Required action –
Reproduce the material verbatim from the line containing "presentations, and collaborative work" through the line containing "Try for free", including both of those lines and nothing else.

▼

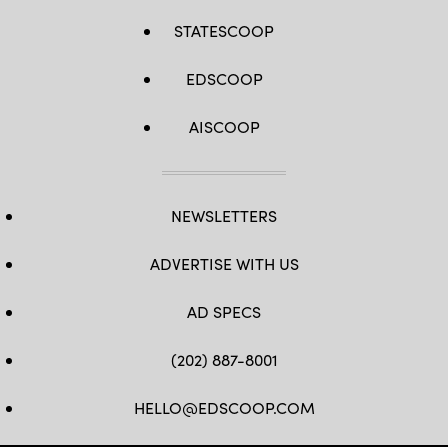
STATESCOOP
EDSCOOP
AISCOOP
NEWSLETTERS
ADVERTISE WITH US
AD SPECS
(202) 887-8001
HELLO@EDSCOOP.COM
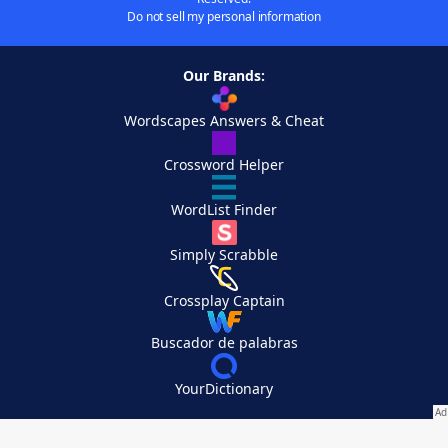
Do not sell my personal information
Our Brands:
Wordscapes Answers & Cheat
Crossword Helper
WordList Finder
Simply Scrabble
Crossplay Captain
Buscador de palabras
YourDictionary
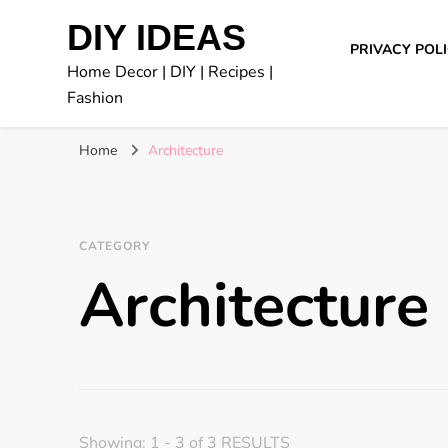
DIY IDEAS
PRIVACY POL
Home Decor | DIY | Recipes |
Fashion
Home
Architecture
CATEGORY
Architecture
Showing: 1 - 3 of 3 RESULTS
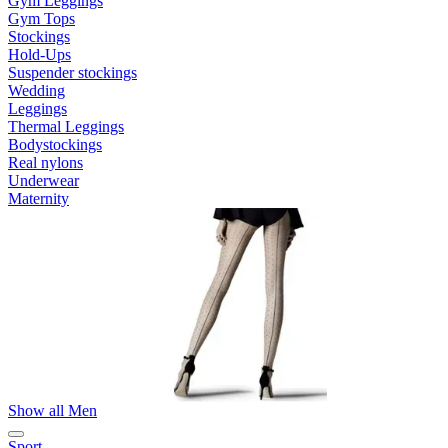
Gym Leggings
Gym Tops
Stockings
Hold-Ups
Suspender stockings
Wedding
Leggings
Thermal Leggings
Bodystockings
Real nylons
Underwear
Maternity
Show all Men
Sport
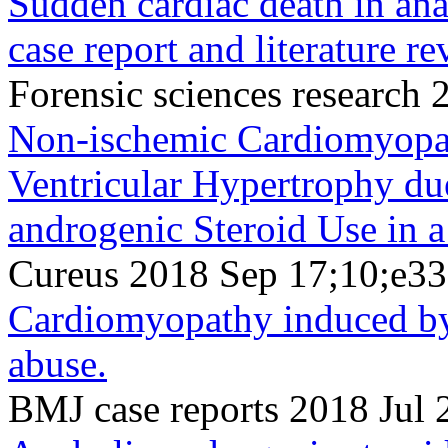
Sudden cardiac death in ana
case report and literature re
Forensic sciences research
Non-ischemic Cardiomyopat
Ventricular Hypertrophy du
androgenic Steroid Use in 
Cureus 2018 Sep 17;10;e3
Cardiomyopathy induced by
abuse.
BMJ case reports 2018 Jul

▲
▼

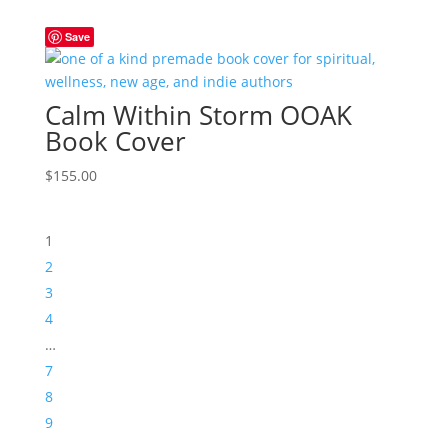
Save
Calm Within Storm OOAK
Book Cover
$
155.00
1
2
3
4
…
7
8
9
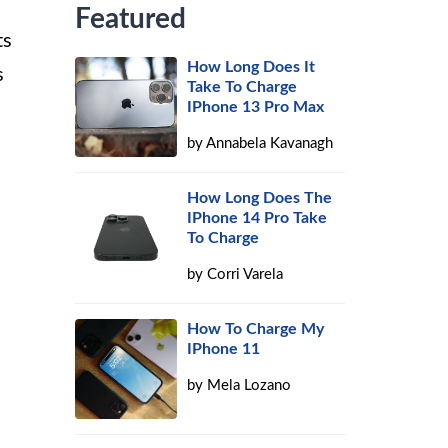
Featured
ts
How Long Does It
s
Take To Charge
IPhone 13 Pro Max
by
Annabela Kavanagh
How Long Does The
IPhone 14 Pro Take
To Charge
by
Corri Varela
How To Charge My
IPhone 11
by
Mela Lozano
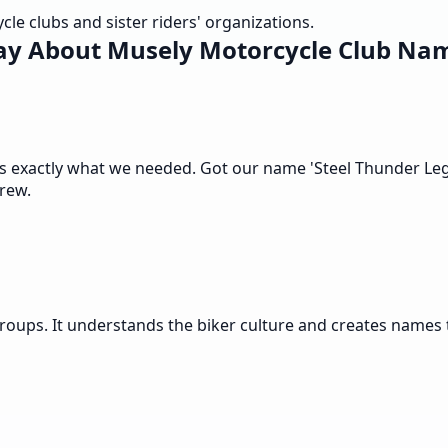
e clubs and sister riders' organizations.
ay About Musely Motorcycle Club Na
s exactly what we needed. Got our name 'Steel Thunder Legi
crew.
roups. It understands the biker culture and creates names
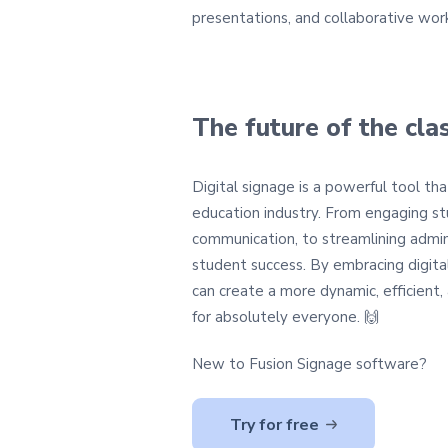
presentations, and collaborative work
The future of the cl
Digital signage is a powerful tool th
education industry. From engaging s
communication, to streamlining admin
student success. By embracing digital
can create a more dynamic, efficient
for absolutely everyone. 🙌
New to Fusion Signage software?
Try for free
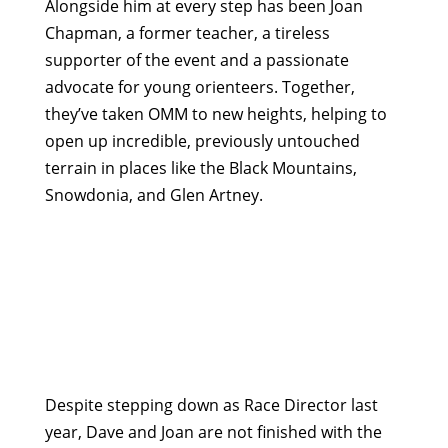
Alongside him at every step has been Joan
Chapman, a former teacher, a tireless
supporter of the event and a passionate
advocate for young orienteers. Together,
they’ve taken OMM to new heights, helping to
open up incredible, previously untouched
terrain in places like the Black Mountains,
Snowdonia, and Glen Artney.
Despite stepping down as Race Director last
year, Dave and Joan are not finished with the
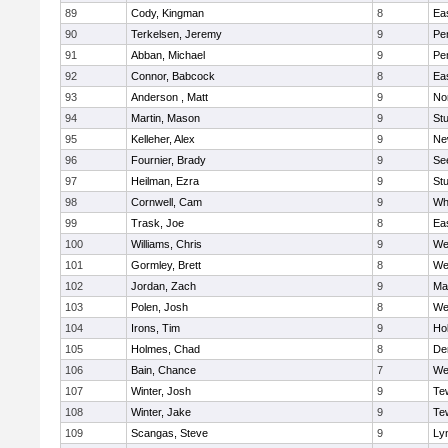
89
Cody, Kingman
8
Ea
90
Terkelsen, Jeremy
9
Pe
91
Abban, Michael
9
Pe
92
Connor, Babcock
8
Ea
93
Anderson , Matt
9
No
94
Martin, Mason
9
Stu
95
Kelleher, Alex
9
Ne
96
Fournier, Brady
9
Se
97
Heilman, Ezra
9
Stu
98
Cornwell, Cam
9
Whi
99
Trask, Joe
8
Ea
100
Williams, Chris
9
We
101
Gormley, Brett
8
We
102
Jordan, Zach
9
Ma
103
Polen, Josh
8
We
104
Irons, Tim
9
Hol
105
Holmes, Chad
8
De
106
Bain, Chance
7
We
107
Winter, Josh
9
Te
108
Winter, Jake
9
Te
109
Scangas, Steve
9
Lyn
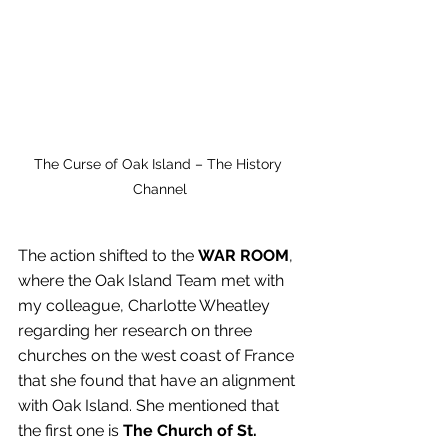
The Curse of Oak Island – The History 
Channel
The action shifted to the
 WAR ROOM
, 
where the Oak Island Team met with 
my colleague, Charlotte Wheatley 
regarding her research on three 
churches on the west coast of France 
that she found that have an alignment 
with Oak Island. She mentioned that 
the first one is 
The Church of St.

▲

Reply to the task –
presentations, and collaborative work
The future of the cl
Digital signage is a powerful tool th
education industry. From engaging s
communication, to streamlining admin
student success. By embracing digital
can create a more dynamic, efficient
for absolutely everyone. 🙌
New to Fusion Signage software?
Try for free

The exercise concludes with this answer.